In honor of my newest re-realization, I've changed the title of my blog.
I was going to tattoo this phrase on my wrist but I decided I would try it out here first.
As a sufferer of demand resistance, the idea "I don't have to" is the most freeing concept I've found. Statements like "just be yourself" and "enjoy the moment" or any of those happiness concepts that are phrased positively just feel like commands to me, and that makes me feel trapped, and feeling trapped makes me howl in misery and have mini freak-outs. "I don't have to," however, makes me remember that I'm doing what I'm doing because I want to, and makes me feel like I still have a choice.
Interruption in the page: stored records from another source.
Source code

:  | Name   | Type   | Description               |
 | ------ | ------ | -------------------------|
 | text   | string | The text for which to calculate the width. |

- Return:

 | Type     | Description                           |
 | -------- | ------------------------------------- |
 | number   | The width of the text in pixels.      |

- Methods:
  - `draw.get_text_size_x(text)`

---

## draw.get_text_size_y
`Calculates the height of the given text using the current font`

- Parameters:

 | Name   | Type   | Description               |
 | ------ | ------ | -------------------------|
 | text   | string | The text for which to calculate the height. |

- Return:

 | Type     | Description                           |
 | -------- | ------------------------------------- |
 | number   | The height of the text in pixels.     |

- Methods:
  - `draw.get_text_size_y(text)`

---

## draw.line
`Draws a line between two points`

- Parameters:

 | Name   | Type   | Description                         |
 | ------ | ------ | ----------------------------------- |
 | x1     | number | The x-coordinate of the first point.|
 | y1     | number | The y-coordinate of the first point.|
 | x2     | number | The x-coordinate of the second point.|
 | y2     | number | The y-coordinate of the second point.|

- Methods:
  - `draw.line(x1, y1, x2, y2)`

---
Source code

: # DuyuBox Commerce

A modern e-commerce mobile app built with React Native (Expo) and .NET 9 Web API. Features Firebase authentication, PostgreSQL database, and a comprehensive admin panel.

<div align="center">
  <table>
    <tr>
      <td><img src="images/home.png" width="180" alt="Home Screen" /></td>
How this came about: last week was the week before Valentine's Day. My relationship right now is just one of those complicated whatsits that make people hate Valentine's Day. So I was confused.
Normally I love Valentine's Day. Normally I get all my friends presents and make it all about how much I love everybody in my life. But I was not in a giving mood. And I was all, wtf do I do about Valentine's Day? Do I explain to this person that it's important to me? Or just let it go? Can I let it go and then not be mad about it? Maybe I should just get him a present. But no! Why would I get him a present, when secretly I want him to just say Happy Valentine's Day and, like, send me a heart emoticon? And yada yada idiocy.
So I walked into work on Friday and poured myself a cup of tea with all this on my mind and my co-worker, the Godsend MB who is like my own personal life coach and God I hope I'm like her when I'm forty, walks in and goes, "How are y--? Whoa. What's wrong?"
"Monday is Valentine's Day," I snarled, and viciously stirred my tea.
MB sighed. "That's why I hate Valentine's Day. Because of people in your situation."
So I went on to tell her all about the stuff I already told you in the last blog stanza, and then she goes, "Well, you know, you don't have to celebrate it. February 14th doesn't have to be a convenient day for you to express these things."
And it was like f*cking angels were singing at me. Right! I didn't have to. It was not convenient for me.
And I tra-la-laed through the rest of the weekend and right on through Valentine's Day, and the word Valentine never even came out of my mouth, and I legit did not have any expectations, and it was just February the 14th which happened to be a day when it wasn't convenient for me to have an overpriced dinner or exchange delightful pre-packaged sentiments with my loved one, because he is in another state and lately we are both making each other snarl due to the fact that the telephone is a poor excuse for human interaction.
Because there are other, more convenient days, such as December 17 of last year, which was quite a nice one for us, and also February 26th will probably be more fun, and I don't have to have my romances when other people, and especially stupid corporations, suggest that I do. Because guess what? We did not celebrate Valentine's Day, and we are fine.